Sou uma pessoa normal (risos). Sou calma, bem caseira, viciada em séries, cinema e, claro, livros. Sou uma leitora compulsiva, não consigo ficar sem ler e sempre leio mais de um livro ao mesmo tempo. Adoro viajar e sair para comer com minha irmã Flávia e minhas amigas, e também ficar em casa com minhas cachorrinhas, que são as minhas companheiras diárias de escrita. Sou uma pessoa tímida até conhecer os outros, depois me solto. Estou sempre pronta para ajudar os amigos e levo muito a sério a amizade. Quando sou amiga, sou amiga até o fim.

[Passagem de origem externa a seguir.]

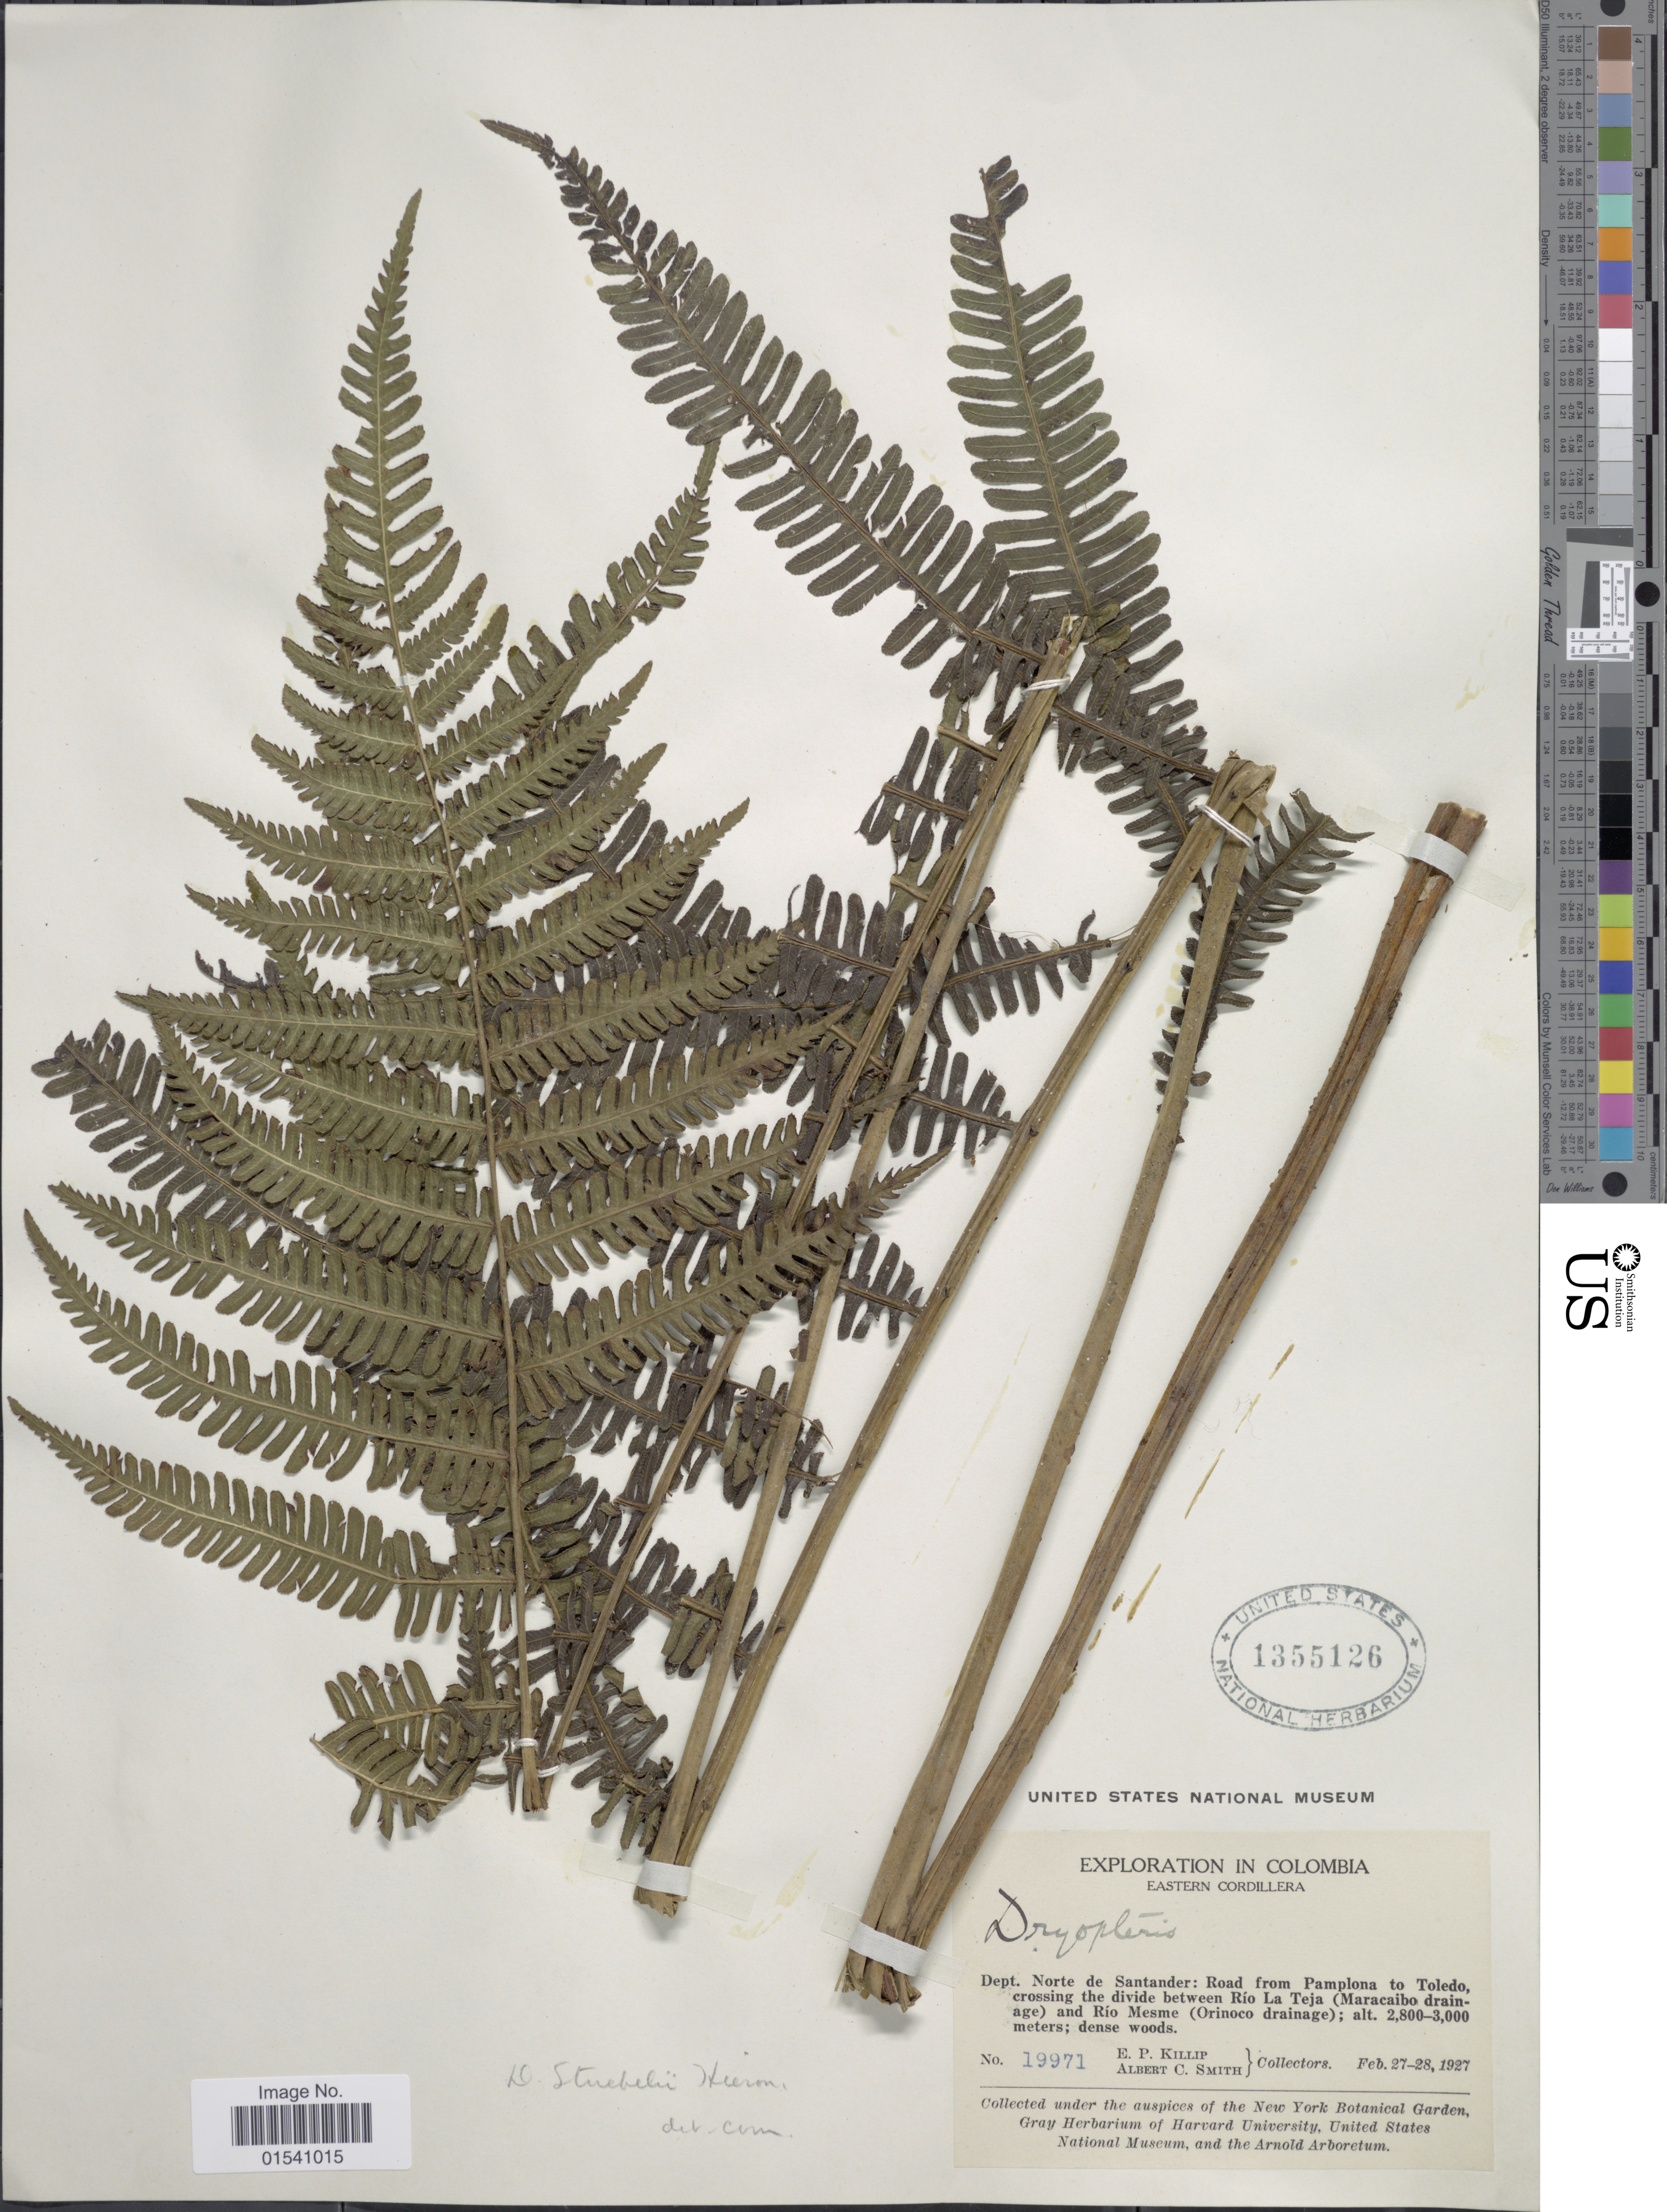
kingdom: Plantae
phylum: Tracheophyta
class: Polypodiopsida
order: Polypodiales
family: Thelypteridaceae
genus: Amauropelta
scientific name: Amauropelta stuebelii (Jenman) comb. nov., ined 2015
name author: (Jenman)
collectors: E. P. Killip & A. C. Smith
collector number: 19971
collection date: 1927-02-27/1927-02-28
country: Colombia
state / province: Norte de Santander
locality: Eastern Cordillera. Dept. Norte de Santander: Road from Pamplona to Toledo, crossing the divide between Río La Teja (Maracaibo drainage) and Río Mesme (Orinoco drainage)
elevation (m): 2800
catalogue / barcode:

 2. Qual seu estilo literário?

Escrevo romances juvenis, mas leio de tudo. Adoro suspense, policial, livros de guerra.

 3. Qual seu público alvo?

Costumo dizer que escrevo para pessoas jovens, seja de idade ou de cabeça 😉

 4. Quais seus autores e estilo favoritos?

Fernando Sabino, Bernard Cornwell, Anne Rice, Luis Fernando Veríssimo, John Grisham, Nick Hornby, Harlan Coben e Nicholas Sparks. Mas recentemente li Enquanto a Chuva Caía, da Christine M. e devo confessar que ela é uma forte candidata a entrar para meus autores favoritos.

 5. O que te motivou a escrever os livros “Até eu lhe encontrar” e “A namorada do meu amigo”? Quando sentiu que estava pronta para publicar seu primeiro livro? Alguém a incentivou, como foi esta iniciativa?

Minha irmã que me incentivou a escrever algo para publicar, pois eu escrevia só para mim, ela e minhas amigas lerem. Acredito que tudo aconteceu na hora certa, hoje em dia vejo que os novos autores têm pressa demais em escrever e publicar, mas o meio literário é algo que requer muita paciência. Nada acontece fácil nem rápido, então o escritor precisa estar preparado para muita luta.

 6. Fale-nos um pouco sobre os livros “Até eu te encontrar” e “A namorada do meu amigo”

Costumo dizer que Até Eu te Encontrar é um romance fofo e A Namorada do Meu Amigo uma história divertida. Em AETE, usei uma cidade que amo, Viçosa, onde passei seis anos estudando. Quis mostrar um pouco do universo estudantil da UFV e trazer esse clima universitário para perto do leitor, com uma turma de amigos que se ajuda e está sempre pronta para uma festa. Já em A Namorada, eu me desafiei escrevendo em primeira pessoa na voz do Cadu, fazendo com que ele passasse por algo complicado, que é se apaixonar pela namorada do amigo. Para deixar o livro mais leve, abusei da minha veia cômica e tentei colocar muito humor no papel.

 7. Graciela o que mais lhe inspira a escrever?

Meus leitores. Quando acordo cansada, desmotivada, são eles que me trazem a vontade de escrever mais um capítulo. Tenho leitores fiéis, fofos demais, que me fazem acreditar na continuidade do meu trabalho.

 8. Fale-nos sobre o atual momento literário do Brasil. quais as principais dificuldades que você encontra, hoje, para publicação de livros?

O mercado literário está começando a voltar os olhos para os autores nacionais, mas ainda há muito caminho a percorrer. A maior dificuldade para quem está começando é encontrar uma boa editora para publicar, uma editora que invista e distribua os livros, por isso incentivo muito os novos autores a tentar a “independência”. É preciso olhar todos os lados e, às vezes, vale mais a pena investir por conta própria e fazer tudo sozinho do que ficar preso a uma editora pequena que não irá te dar nenhum suporte e ajuda.

 9. Quais são seus projetos literários? teremos novidades para 2015? Quais?

Em 2015 espero ter meu novo livro lançado para a Bienal do Rio. Ainda não posso falar muito sobre isso, mas espero trazer novidades em breve para os leitores.

 10. Dê uma dica para os jovens escritores nacionais que querem ter seus livros publicados.

Não ter pressa. É algo que sempre repito. Sinto que os jovens escritores querem escrever um livro em uma semana e publicar no dia seguinte e não é assim que funciona. Para escrever um bom romance, o escritor precisa de meses, tempo para se dedicar, pensar, colocar tudo no papel, revisar. E a publicação do primeiro livro demora, é algo que tem que ser pensado muito bem para não cair numa furada. E, claro, ler muito, ler de tudo. Afinal, quanto mais você lê, melhor você escreve.